Playa Koralia - kind of a cross between a small boutique hotel and a jungle safari camp, the slightly hippy-ish Playa Koralia is just 20 minutes drive East of Park Tayrona. The hotel can arrange day trips to the Park everyday. There's no air-con at Koralia, and rooms and amenities are relatively rustic, plus there's a campsite for backpackers. This isn't for everyone - if you like nature and want to get away from everything you may love it, but this is definately not your typical beach side boutique hotel. You'll either love it or hate it!

Mendihuaca Resort - a reasonable option, though the food is very poor, just outside of the stunningly beautiful Park Tayrona. Gets lots of poor reviews.

Posadas Nativas - there's various Posadas Nativas (Natives homes) where you can stay just outside the park. You can stay with local indigenous Tayrona Indians, and explore the Park with them. This is a very different experience, and great for the more culturally minded. You can visit remote Kogi indigenous villages this way, as well as access the remotest of the beaches of Park Tayrona.

Colombia's Park Tayrona:
Park Tayrona, Colombia
Beaches of Colombia at Park Tayrona.

Park Tayrona
La Piscinita beach, near Eco-Habs hotel - click to enlarge this large image.

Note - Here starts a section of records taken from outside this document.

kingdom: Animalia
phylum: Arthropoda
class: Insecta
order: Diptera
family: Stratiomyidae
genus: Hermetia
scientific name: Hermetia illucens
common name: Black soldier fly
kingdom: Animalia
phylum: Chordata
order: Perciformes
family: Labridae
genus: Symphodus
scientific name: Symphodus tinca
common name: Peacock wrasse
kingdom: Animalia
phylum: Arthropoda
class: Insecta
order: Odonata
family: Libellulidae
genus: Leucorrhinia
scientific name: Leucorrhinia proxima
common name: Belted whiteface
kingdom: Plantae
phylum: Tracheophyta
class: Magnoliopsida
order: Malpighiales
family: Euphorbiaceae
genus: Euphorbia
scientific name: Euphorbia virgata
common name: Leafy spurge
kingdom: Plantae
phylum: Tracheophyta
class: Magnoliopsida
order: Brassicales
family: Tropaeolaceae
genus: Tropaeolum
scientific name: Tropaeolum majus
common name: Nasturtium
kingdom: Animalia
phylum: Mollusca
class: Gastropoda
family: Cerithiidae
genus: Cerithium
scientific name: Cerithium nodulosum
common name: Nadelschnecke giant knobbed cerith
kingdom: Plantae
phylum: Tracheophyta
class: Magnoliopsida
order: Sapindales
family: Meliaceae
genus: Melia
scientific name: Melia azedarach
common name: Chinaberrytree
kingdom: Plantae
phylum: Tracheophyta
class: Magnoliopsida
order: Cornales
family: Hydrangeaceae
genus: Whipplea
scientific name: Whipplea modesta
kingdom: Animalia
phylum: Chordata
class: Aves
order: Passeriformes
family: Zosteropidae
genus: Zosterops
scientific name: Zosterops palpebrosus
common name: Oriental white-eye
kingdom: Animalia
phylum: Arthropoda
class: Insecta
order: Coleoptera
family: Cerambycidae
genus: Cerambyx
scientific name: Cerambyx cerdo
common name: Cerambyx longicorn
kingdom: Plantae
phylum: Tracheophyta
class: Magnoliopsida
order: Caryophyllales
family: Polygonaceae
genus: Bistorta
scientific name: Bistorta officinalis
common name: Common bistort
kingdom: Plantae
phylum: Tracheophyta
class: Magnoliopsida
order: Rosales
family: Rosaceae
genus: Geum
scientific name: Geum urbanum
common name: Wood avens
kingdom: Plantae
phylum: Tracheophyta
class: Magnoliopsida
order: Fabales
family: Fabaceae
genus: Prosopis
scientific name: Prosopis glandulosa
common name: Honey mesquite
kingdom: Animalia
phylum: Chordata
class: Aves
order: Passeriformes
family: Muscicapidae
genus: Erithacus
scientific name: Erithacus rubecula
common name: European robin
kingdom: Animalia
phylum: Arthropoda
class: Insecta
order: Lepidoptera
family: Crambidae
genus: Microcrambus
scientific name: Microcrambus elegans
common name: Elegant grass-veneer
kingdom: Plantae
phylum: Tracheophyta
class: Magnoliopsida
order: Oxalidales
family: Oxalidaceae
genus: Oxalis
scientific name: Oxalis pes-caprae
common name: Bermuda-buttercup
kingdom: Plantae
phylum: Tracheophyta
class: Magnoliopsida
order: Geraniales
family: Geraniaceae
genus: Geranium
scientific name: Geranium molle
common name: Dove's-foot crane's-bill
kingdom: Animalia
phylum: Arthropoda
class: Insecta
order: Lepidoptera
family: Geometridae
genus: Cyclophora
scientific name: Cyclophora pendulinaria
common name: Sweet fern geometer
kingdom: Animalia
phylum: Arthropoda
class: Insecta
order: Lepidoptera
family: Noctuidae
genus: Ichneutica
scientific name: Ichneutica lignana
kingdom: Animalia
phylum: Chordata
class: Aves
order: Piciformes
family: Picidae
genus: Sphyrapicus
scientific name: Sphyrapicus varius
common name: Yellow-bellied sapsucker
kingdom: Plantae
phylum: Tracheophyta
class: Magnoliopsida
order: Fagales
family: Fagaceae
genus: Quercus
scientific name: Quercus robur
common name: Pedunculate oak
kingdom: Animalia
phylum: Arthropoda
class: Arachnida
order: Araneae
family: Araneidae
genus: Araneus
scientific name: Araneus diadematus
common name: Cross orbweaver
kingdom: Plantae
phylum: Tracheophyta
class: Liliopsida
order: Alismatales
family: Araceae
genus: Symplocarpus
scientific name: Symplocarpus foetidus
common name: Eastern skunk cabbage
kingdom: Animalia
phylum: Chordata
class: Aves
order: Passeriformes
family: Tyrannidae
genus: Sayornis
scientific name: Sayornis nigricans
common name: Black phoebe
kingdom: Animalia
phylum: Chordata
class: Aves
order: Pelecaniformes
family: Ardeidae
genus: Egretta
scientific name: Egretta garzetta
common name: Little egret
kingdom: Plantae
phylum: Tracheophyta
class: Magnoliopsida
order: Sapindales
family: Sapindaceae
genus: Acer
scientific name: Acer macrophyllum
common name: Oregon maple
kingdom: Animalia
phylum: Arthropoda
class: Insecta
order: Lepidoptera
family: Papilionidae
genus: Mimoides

Playa Cristal - Park Tayrona
Playa Cristal - only accessible by boat. Western Park Tayrona is much more arid, and less rainforesty, than the Eastern section.

Map of Park Tayrona:
Park Tayrona Map
Park Tayrona should not be missed on your travels to Colombia.

Park Tayrona's beaches
Park Tayrona's hidden beaches - above is an edited Google satellite photo of Cabo San Juan and it's nearby beaches. Many of the beaches around Cabo San Juan are not accessible unless someone tells you how to get there. So print off the above image noting that X marks the spot of the Cabo San Juan campsite, whilst the red lines show footpaths. The point marked A is a tiny little beach that you have to pass through en route to B, one of the Parks best beaches. Beach B is great because it's long, beautiful, good for swimming (it's part of La Piscinita beach) and totally empty. You can see Beach B from the beach known as La Piscinita, however you can only access it from Beach A....C marks the spot of a cabana found on a little island - try to get a hammock space here for the best views of Cabo San Juan. There's lovely beaches either side of point C, though they're busier beaches as they're next to the campsite. You can follow the trail West to the unbelievably beautiful Beach D, and continue walking on to Beach E which continues for half a kilometre (not all is shown on this image). Beach E is wonderful too - very long and totally devoid of people other than the occassional nudist. I'd recommend you print this map and description if you plan on visiting Cabo San Juan.